Quelle réponse possible de l’Union Européenne aux droits de douane des États-Unis ?

L’administration américaine a annoncé l’instauration de nouveaux droits de douane sur les importations en provenance de l’Union européenne (UE). Ces droits de douane s’ajoutent à ceux déjà en place sur l’acier, l’aluminium et les automobiles, et risquent d’avoir un impact significatif sur l’économie européenne.
D’après Éric Dor, directeur des études économiques à l’IESEG School of management, Paris et Lille, la réduction des exportations européennes vers les États-Unis aura des conséquences économiques majeures. En 2024, l’UE a exporté pour 531,98 milliards d’euros de biens vers les États-Unis, générant un excédent commercial de 197,56 milliards d’euros.
Parmi les pays les plus touchés figurent les gros exportateurs européens. Les exportations de biens vers les Etats Unis ont ainsi été de 161,245 milliards d’euros pour l’Allemagne, 72,19 milliards d’euros pour l’Irlande, 64,759 milliards d’euros pour l’Italie, 47,079 milliards d’euros pour la France, 43,482 milliards d’euros pour les Pays Bas, 32,926 milliards d’euros pour la Belgique, 18,179 milliards d’euros pour l’Espagne, 16,217 milliards d’euros pour l’Autriche. La baisse des ventes à destination des États-Unis affectera la production et l’emploi, tout en réduisant les échanges intra-européens, amplifiant ainsi l’effet récessif.
Ne pas réagir aux mesures américaines reviendrait, selon Éric Dor, à accepter une stratégie d’intimidation économique. Une absence de réaction de l’UE encouragerait Washington à durcir davantage sa politique protectionniste.

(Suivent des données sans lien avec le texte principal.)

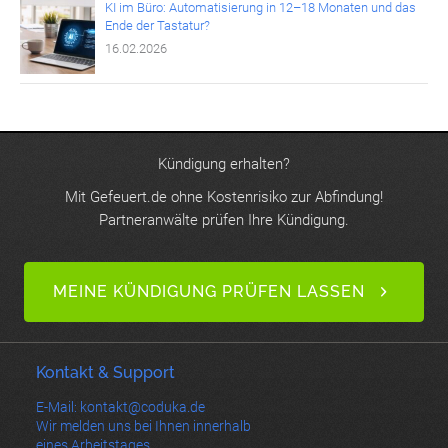
KI im Büro: Automatisierung in 12–18 Monaten und das
Ende der Tastatur?
16.02.2026
Kündigung erhalten?
Mit Gefeuert.de ohne Kostenrisiko zur Abfindung!
Partneranwälte prüfen Ihre Kündigung.
MEINE KÜNDIGUNG PRÜFEN LASSEN
Kontakt & Support
E-Mail: kontakt@coduka.de
Wir melden uns bei Ihnen innerhalb
eines Arbeitstages.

Les mesures de rétorsion envisageables
Pour limiter l’impact négatif des droits de douane américains, il existerait plusieurs leviers d’action :
1. Des droits de douane ciblés L’UE pourrait appliquer des droits de douane supplémentaires sur des produits américains facilement substituables, tels que les vêtements, les chaussures, les équipements industriels, le soja, les whiskeys ou encore les métaux. Elle pourrait aussi cibler des biens provenant de régions américaines où les soutiens de l’administration actuelle sont nombreux, afin de maximiser l’impact politique de ces mesures.
2. Un renforcement des règlementations L’UE peut durcir ses normes pour restreindre l’accès de certains produits américains à son marché, par exemple en interdisant les biens agricoles traités avec certains pesticides ou en restreignant les OGM. Elle pourrait également empêcher les constructeurs américains de véhicules électriques de vendre des crédits carbone en Europe, les privant ainsi d’une source de revenus importante.
3. Une taxation des exportations stratégiques Certains secteurs industriels américains sont très dépendants de produits européens, comme les préparations pharmaceutiques et certains équipements industriels. L’UE pourrait taxer ces exportations afin d’augmenter les coûts pour les industries américaines et d’exercer une pression économique en retour.
4. Des mesures sur les services Le secteur des services est un autre point de pression. Les États-Unis dégagent un excédent commercial important dans ce domaine, avec un déficit européen de 137,35 milliards d’euros en 2024. L’UE pourrait taxer les services importés ou renforcer les règlementations contre les entreprises numériques américaines (Google, Amazon, Microsoft…).
L’UE peut aussi utiliser l’instrument de lutte contre la coercition économique pour restreindre l’activité des banques américaines, bloquer les revenus des sociétés de streaming aux États-Unis, ou encore interdire l’accès à certains contrats publics européens pour les entreprises américaines.
Selon Éric Dor, une réaction stratégique, alliant droits de douane ciblés, règlementations renforcées et taxation des services, est essentielle pour contrer les effets négatifs de la politique protectionniste des États-Unis. Une réponse forte pourrait affaiblir l’économie américaine et contraindre Washington à revoir sa stratégie.
L’enjeu est donc de taille pour l’Union européenne, qui doit démontrer sa capacité à protéger ses intérêts économiques tout en préservant sa souveraineté commerciale.